Q3: Any other suggestions?

“Now the score gives fixed inhalation points and volume. It would be better to provide different instructions on different people's breathing state in singing.”
“It will be more helpful for me to give a detailed report about my breathing mistakes or suggestions.”
“The song is difficult for me. It would be slower or have different levels of songs to learn”
“After singers can inhale to the abdomen, it would be better to guide them on how to exhale correctly and evenly.”

Conclusion and Future Work

We have contributed a multimodal singing tutoring system featuring breath guidance. The system guides breathing in real-time by first detecting the breath using a newly designed wearable device and then visualizing the breathing states on an interactive score interface. Our experiment shows that our system can help people improve their diaphragmatic breathing in singing especially for participants with musical backgrounds. The participants with no musical background can hardly sing the correct pitch, let alone notice the breathing visualization and guidance. The overall pitch accuracy is 21.25% higher than without breathing detection and visualization.

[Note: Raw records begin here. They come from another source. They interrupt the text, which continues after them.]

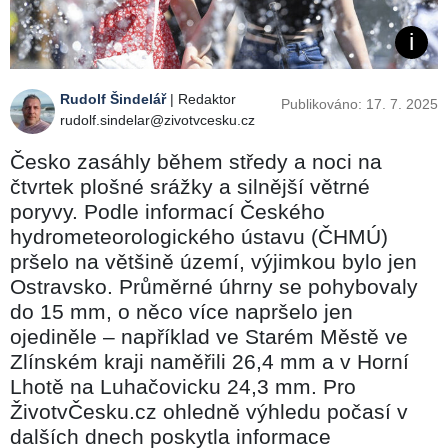
Rudolf Šindelář
| Redaktor
Publikováno: 17. 7. 2025
rudolf.sindelar@zivotvcesku.cz
Česko zasáhly během středy a noci na
čtvrtek plošné srážky a silnější větrné
poryvy. Podle informací Českého
hydrometeorologického ústavu (ČHMÚ)
pršelo na většině území, výjimkou bylo jen
Ostravsko. Průměrné úhrny se pohybovaly
do 15 mm, o něco více napršelo jen
ojediněle – například ve Starém Městě ve
Zlínském kraji naměřili 26,4 mm a v Horní
Lhotě na Luhačovicku 24,3 mm. Pro
ŽivotvČesku.cz ohledně výhledu počasí v
dalších dnech poskytla informace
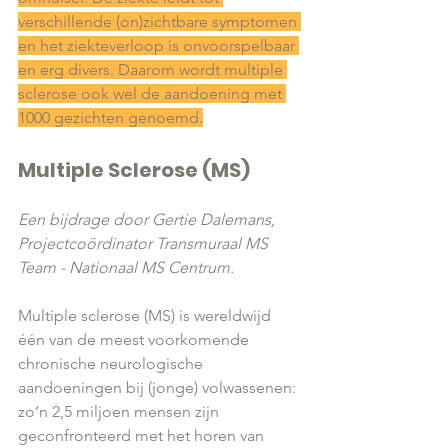
verschillende (on)zichtbare symptomen 
en het ziekteverloop is onvoorspelbaar 
en erg divers. Daarom wordt multiple 
sclerose ook wel de aandoening met 
1000 gezichten genoemd.
Multiple Sclerose (MS)
Een bijdrage door Gertie Dalemans, 
Projectcoördinator Transmuraal MS 
Team - Nationaal MS Centrum.
Multiple sclerose (MS) is wereldwijd 
één van de meest voorkomende 
chronische neurologische 
aandoeningen bij (jonge) volwassenen: 
zo’n 2,5 miljoen mensen zijn 
geconfronteerd met het horen van 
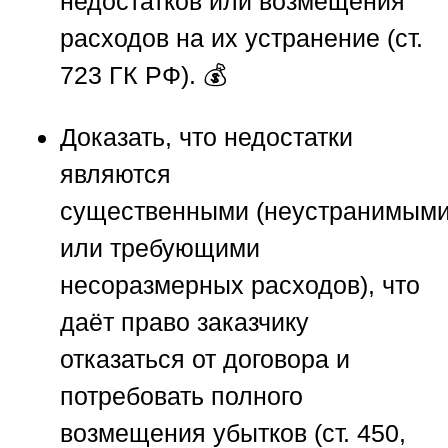
недостатков или возмещения
расходов на их устранение (ст.
723 ГК РФ). 💰
Доказать, что недостатки
являются
существенными
(неустранимым
или требующими
несоразмерных расходов), что
даёт право заказчику
отказаться от договора и
потребовать полного
возмещения убытков (ст. 450,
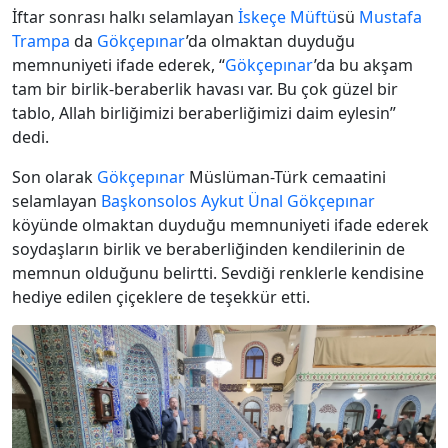
İftar sonrası halkı selamlayan
İskeçe
Müftü
sü
Mustafa
Trampa
da
Gökçepınar
’da olmaktan duyduğu
memnuniyeti ifade ederek, “
Gökçepınar
’da bu akşam
tam bir birlik-beraberlik havası var. Bu çok güzel bir
tablo, Allah birliğimizi beraberliğimizi daim eylesin”
dedi.
Son olarak
Gökçepınar
Müslüman-Türk cemaatini
selamlayan
Başkonsolos
Aykut Ünal
Gökçepınar
köyünde olmaktan duyduğu memnuniyeti ifade ederek
soydaşların birlik ve beraberliğinden kendilerinin de
memnun olduğunu belirtti. Sevdiği renklerle kendisine
hediye edilen çiçeklere de teşekkür etti.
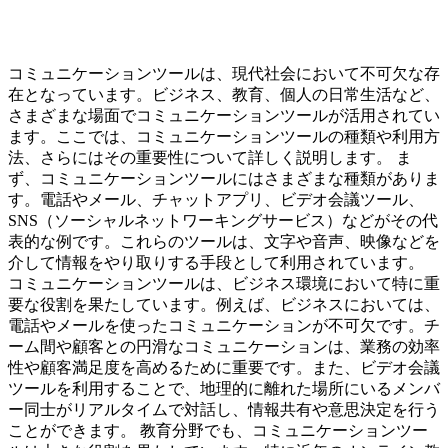
コミュニケーションツールは、現代社会において不可欠な存
在となっています。ビジネス、教育、個人の日常生活など、
さまざまな場面でコミュニケーションツールが活用されてい
ます。ここでは、コミュニケーションツールの種類や利用方
法、さらにはその重要性について詳しく説明します。 ま
ず、コミュニケーションツールにはさまざまな種類がありま
す。電話やメール、チャットアプリ、ビデオ会議ツール、
SNS（ソーシャルネットワーキングサービス）などがその代
表的な例です。これらのツールは、文字や音声、映像などを
介して情報をやり取りする手段として利用されています。
コミュニケーションツールは、ビジネス環境において特に重
要な役割を果たしています。例えば、ビジネスにおいては、
電話やメールを使ったコミュニケーションが不可欠です。チ
ーム間や顧客との円滑なコミュニケーションは、業務の効率
性や顧客満足度を高めるために重要です。また、ビデオ会議
ツールを利用することで、地理的に離れた場所にいるメンバ
ー同士がリアルタイムで対話し、情報共有や意思決定を行う
ことができます。 教育分野でも、コミュニケーションツー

According to our interview, we would like to improve our breath guidance interface in the following aspects in the future. First, we will modify the wearable belt by combining different kinds of haptic feedback. Second, we will improve the visual interface by providing more detailed and tailored breathing suggestions. Last but not least, we see this study as a good starting point to explore the science of singing breath in a human-computer paradigm, discovering the relationship between breathing, music, and the human body.

Acknowledgments

We want to thank all the participants who joined our study and the support of Music X Lab. We would also like to thank Yinmiao Li and Daniel Chin for their kindly help and suggestions.